Your goal: Make an exact copy of all the entries, but do not reproduce the pictures.
----
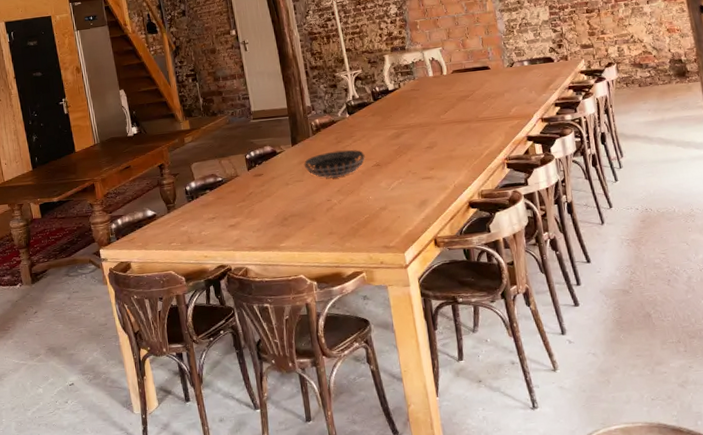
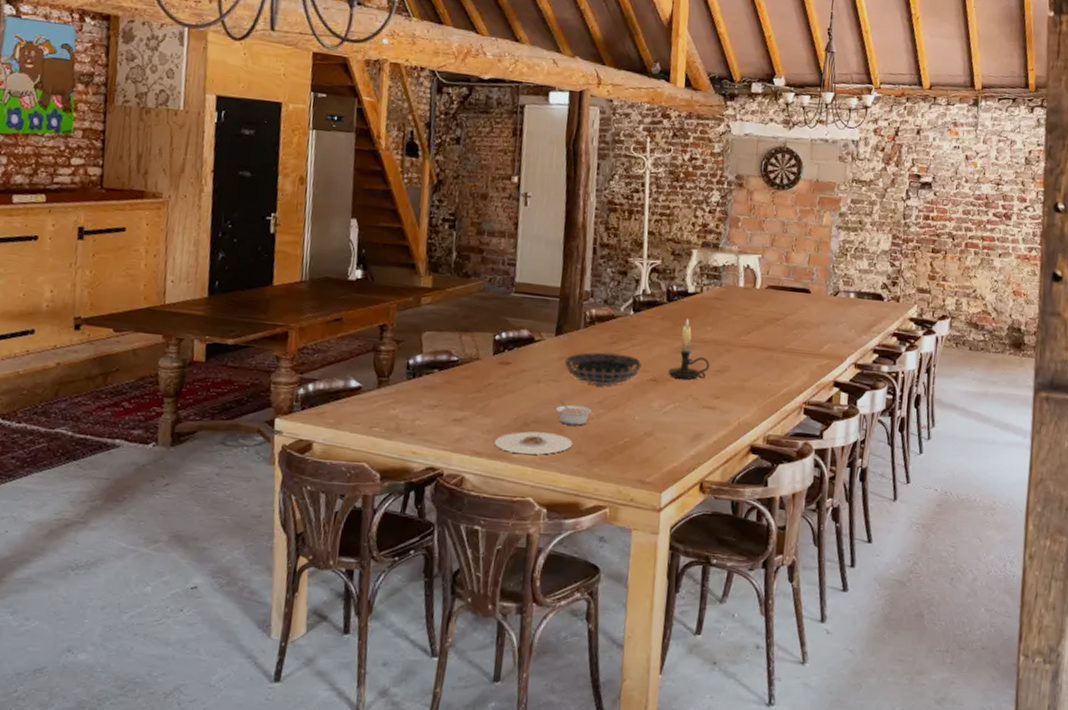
plate: none [264,222,325,243] -> present [494,431,573,455]
legume: none [305,195,334,214] -> present [555,401,592,426]
candle holder: none [387,111,420,160] -> present [668,318,710,380]

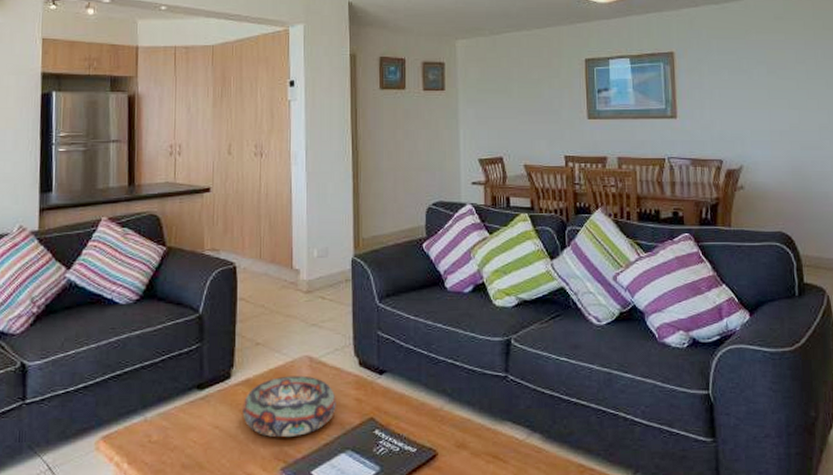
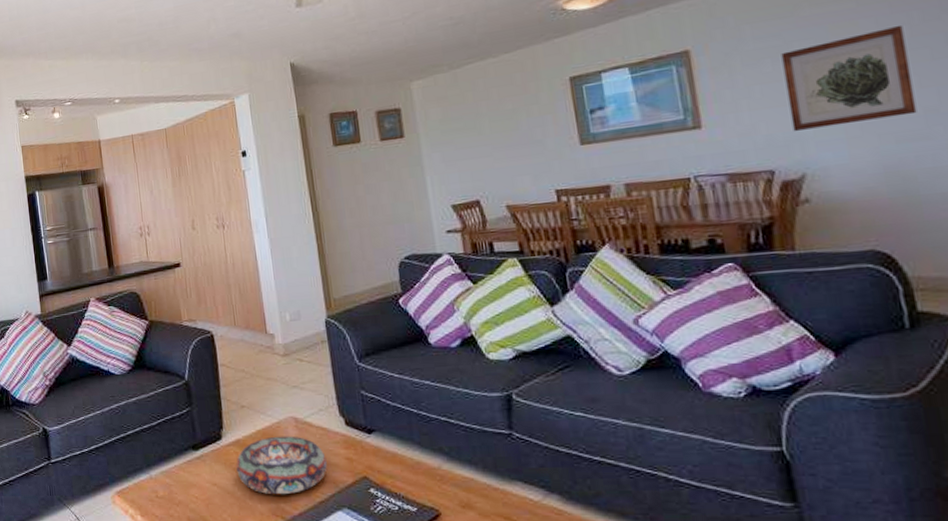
wall art: none [735,59,815,130] -> present [781,25,917,131]

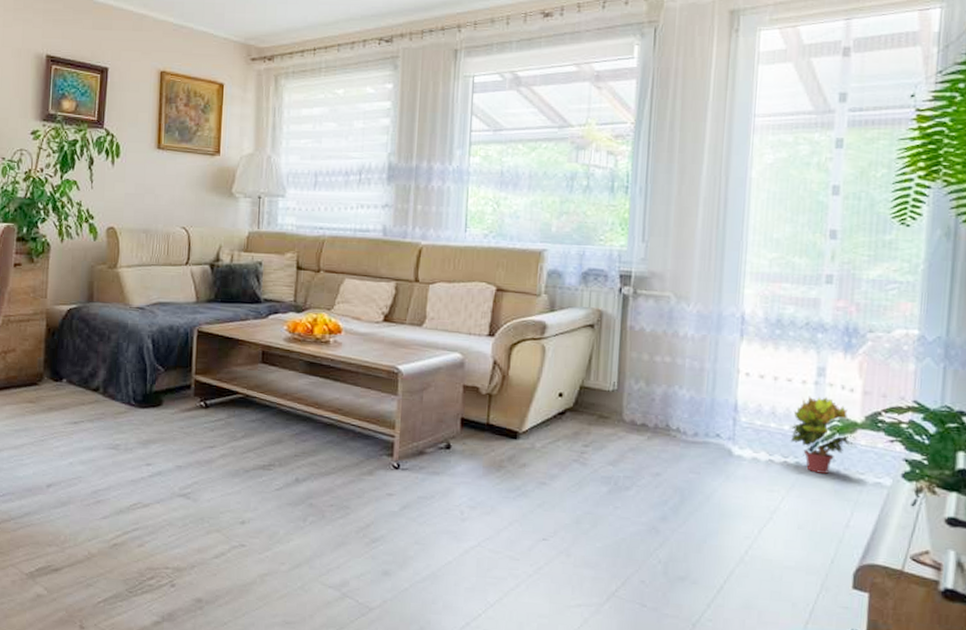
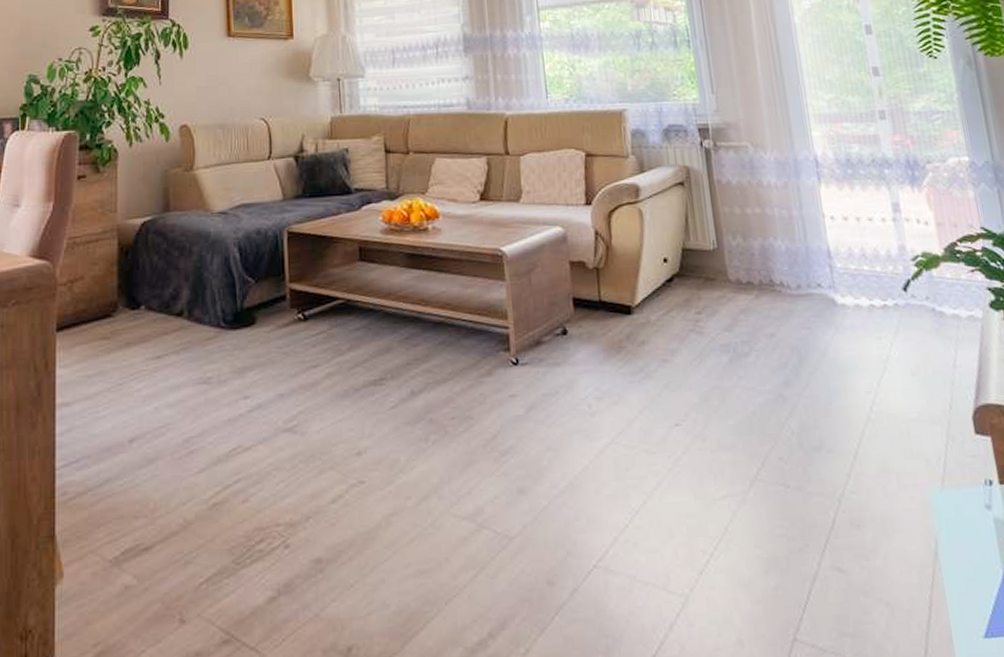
potted plant: present [789,396,858,474] -> none [881,233,945,313]

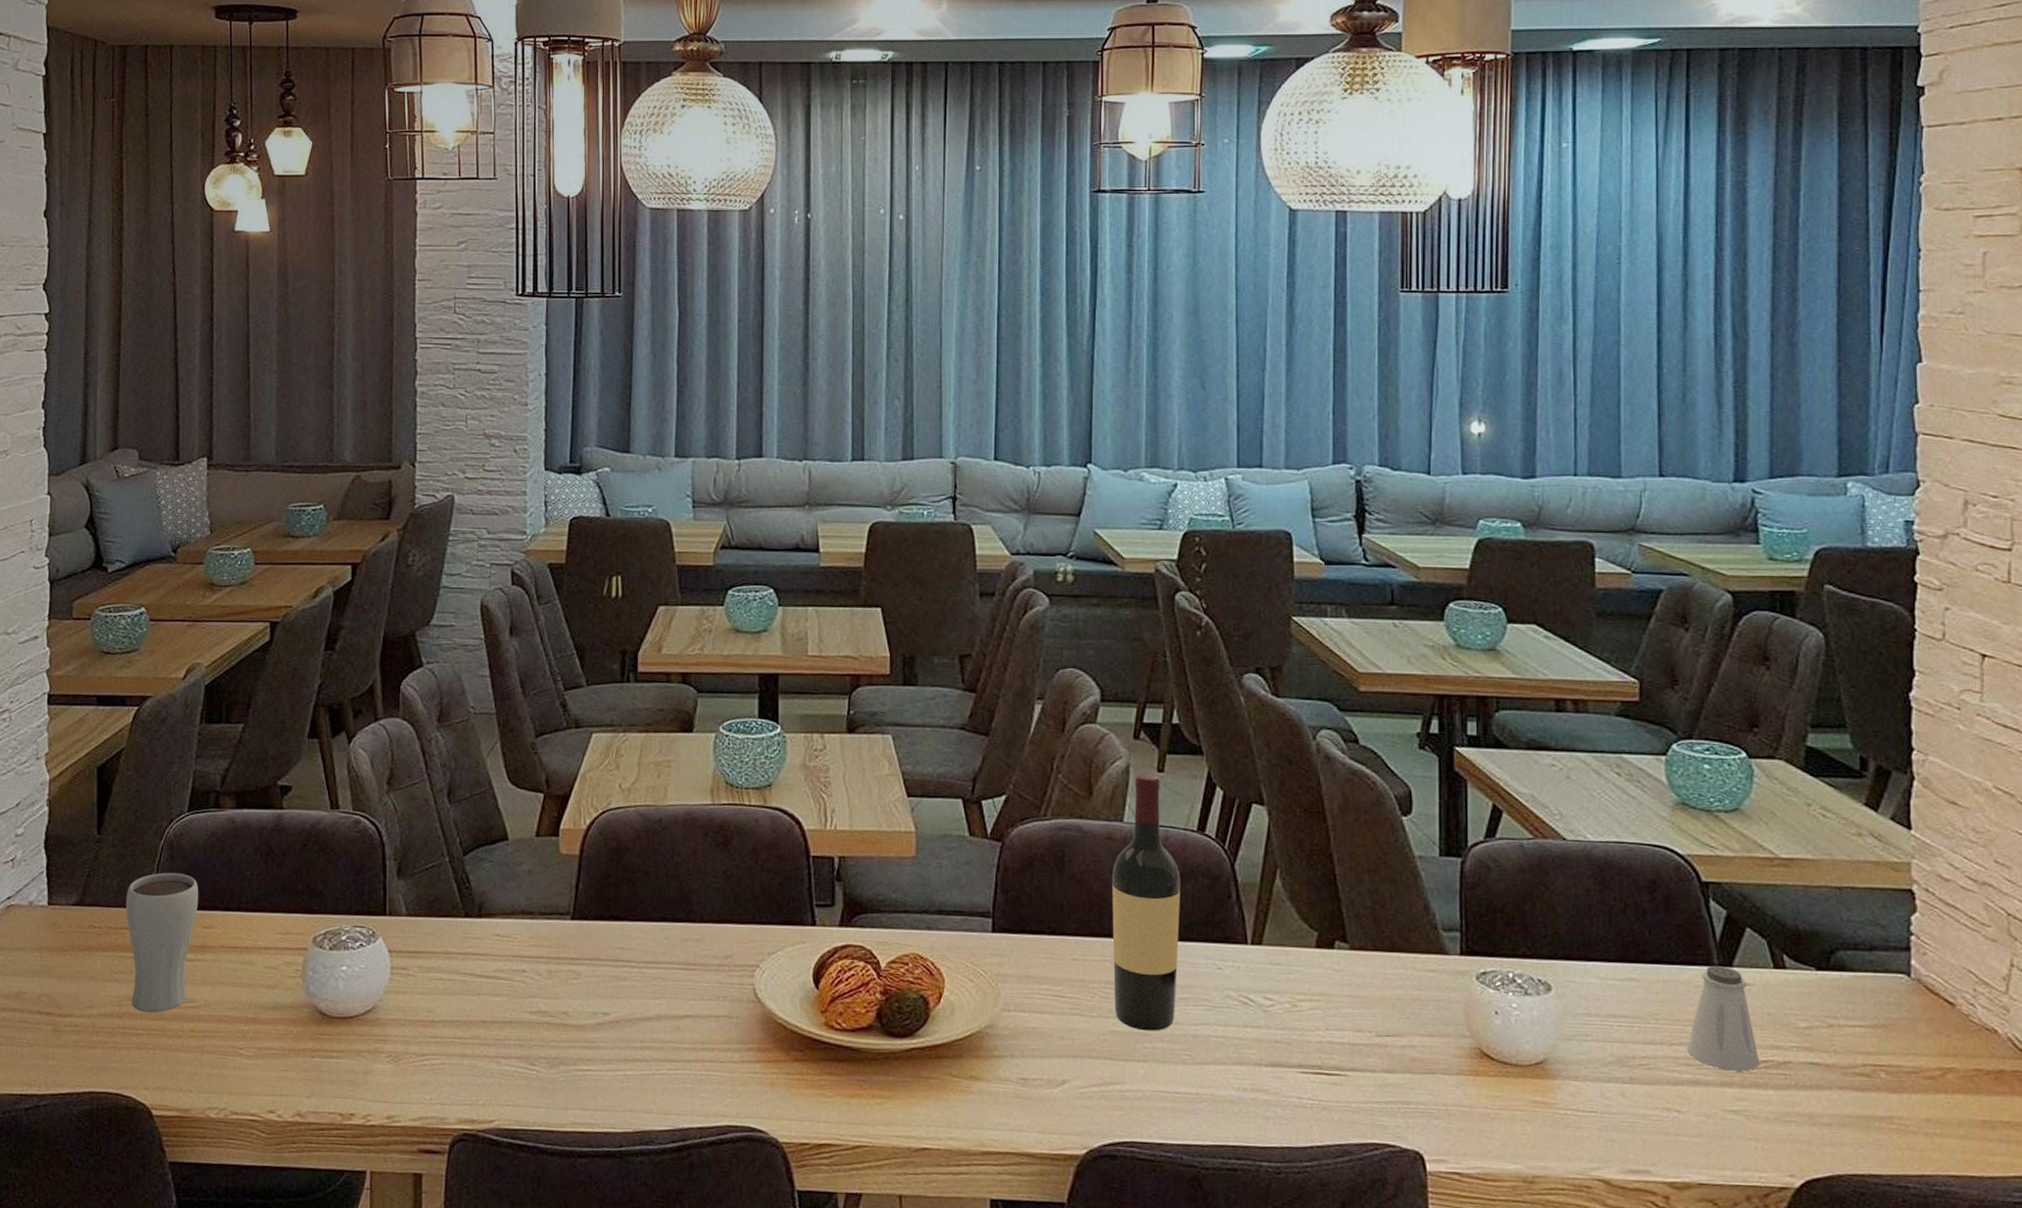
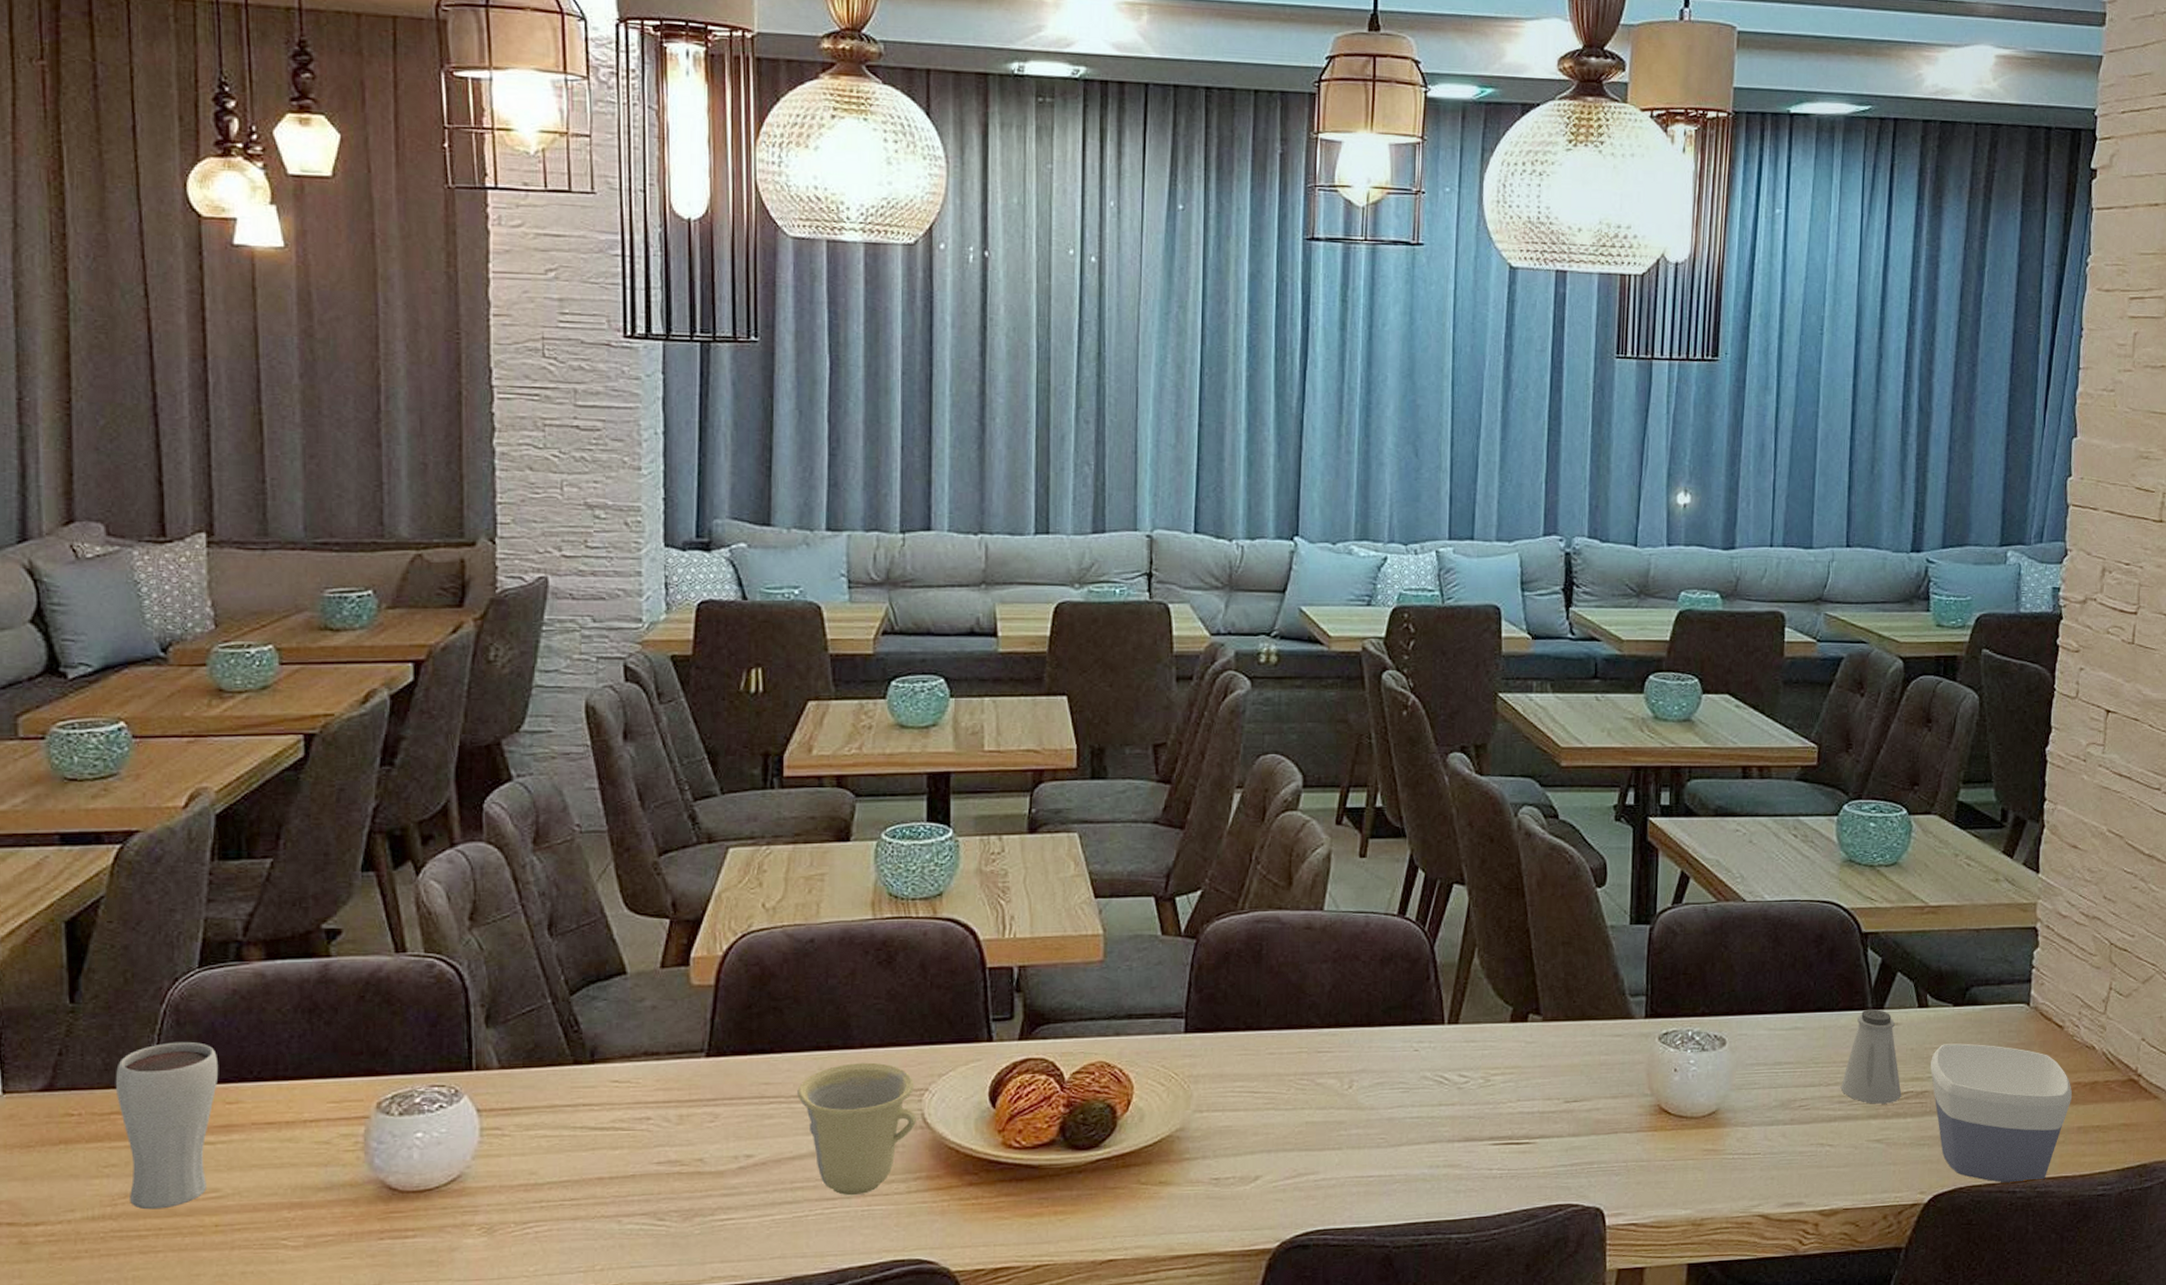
cup: none [647,935,750,1060] -> present [797,1062,917,1196]
wine bottle: present [1112,773,1180,1031] -> none [1309,859,1380,1119]
bowl: none [1793,1011,1972,1179] -> present [1930,1043,2072,1184]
----
Answer box:
plate: none [264,222,325,243] -> present [494,431,573,455]
legume: none [305,195,334,214] -> present [555,401,592,426]
candle holder: none [387,111,420,160] -> present [668,318,710,380]

wall art: none [735,59,815,130] -> present [781,25,917,131]

potted plant: present [789,396,858,474] -> none [881,233,945,313]

cup: none [647,935,750,1060] -> present [797,1062,917,1196]
wine bottle: present [1112,773,1180,1031] -> none [1309,859,1380,1119]
bowl: none [1793,1011,1972,1179] -> present [1930,1043,2072,1184]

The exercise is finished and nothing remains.